WRITTEN TASK: Only the lines from the one containing "Antidelete, Antiviewonce, Antilink" through the last line below should be written out, exactly and with both ends kept.

(Dataset entries)
......
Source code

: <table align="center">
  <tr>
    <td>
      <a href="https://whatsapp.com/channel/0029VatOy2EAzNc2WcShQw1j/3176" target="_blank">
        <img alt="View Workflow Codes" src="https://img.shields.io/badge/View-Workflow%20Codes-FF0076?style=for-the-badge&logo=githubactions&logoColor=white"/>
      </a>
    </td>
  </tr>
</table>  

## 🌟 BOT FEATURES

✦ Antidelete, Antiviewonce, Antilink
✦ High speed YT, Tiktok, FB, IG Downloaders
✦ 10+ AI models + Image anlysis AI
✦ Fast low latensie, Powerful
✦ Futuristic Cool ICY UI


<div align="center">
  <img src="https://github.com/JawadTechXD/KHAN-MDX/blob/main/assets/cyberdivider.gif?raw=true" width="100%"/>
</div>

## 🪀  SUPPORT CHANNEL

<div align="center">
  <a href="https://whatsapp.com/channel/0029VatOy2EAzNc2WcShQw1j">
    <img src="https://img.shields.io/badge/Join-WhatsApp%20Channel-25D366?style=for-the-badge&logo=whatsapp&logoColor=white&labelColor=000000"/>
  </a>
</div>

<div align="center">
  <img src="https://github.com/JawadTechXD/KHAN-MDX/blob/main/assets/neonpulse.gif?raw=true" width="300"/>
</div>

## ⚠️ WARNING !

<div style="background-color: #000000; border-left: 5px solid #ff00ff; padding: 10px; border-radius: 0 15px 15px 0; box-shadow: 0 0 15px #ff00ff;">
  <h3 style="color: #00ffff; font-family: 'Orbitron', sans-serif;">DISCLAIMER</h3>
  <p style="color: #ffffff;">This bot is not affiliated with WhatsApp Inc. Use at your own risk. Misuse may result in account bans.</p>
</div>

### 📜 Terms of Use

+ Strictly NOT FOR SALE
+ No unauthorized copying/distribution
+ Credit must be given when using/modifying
......
TASK RESPONSE:
✦ Antidelete, Antiviewonce, Antilink
✦ High speed YT, Tiktok, FB, IG Downloaders
✦ 10+ AI models + Image anlysis AI
✦ Fast low latensie, Powerful
✦ Futuristic Cool ICY UI


<div align="center">
  <img src="https://github.com/JawadTechXD/KHAN-MDX/blob/main/assets/cyberdivider.gif?raw=true" width="100%"/>
</div>

## 🪀  SUPPORT CHANNEL

<div align="center">
  <a href="https://whatsapp.com/channel/0029VatOy2EAzNc2WcShQw1j">
    <img src="https://img.shields.io/badge/Join-WhatsApp%20Channel-25D366?style=for-the-badge&logo=whatsapp&logoColor=white&labelColor=000000"/>
  </a>
</div>

<div align="center">
  <img src="https://github.com/JawadTechXD/KHAN-MDX/blob/main/assets/neonpulse.gif?raw=true" width="300"/>
</div>

## ⚠️ WARNING !

<div style="background-color: #000000; border-left: 5px solid #ff00ff; padding: 10px; border-radius: 0 15px 15px 0; box-shadow: 0 0 15px #ff00ff;">
  <h3 style="color: #00ffff; font-family: 'Orbitron', sans-serif;">DISCLAIMER</h3>
  <p style="color: #ffffff;">This bot is not affiliated with WhatsApp Inc. Use at your own risk. Misuse may result in account bans.</p>
</div>

### 📜 Terms of Use

+ Strictly NOT FOR SALE
+ No unauthorized copying/distribution
+ Credit must be given when using/modifying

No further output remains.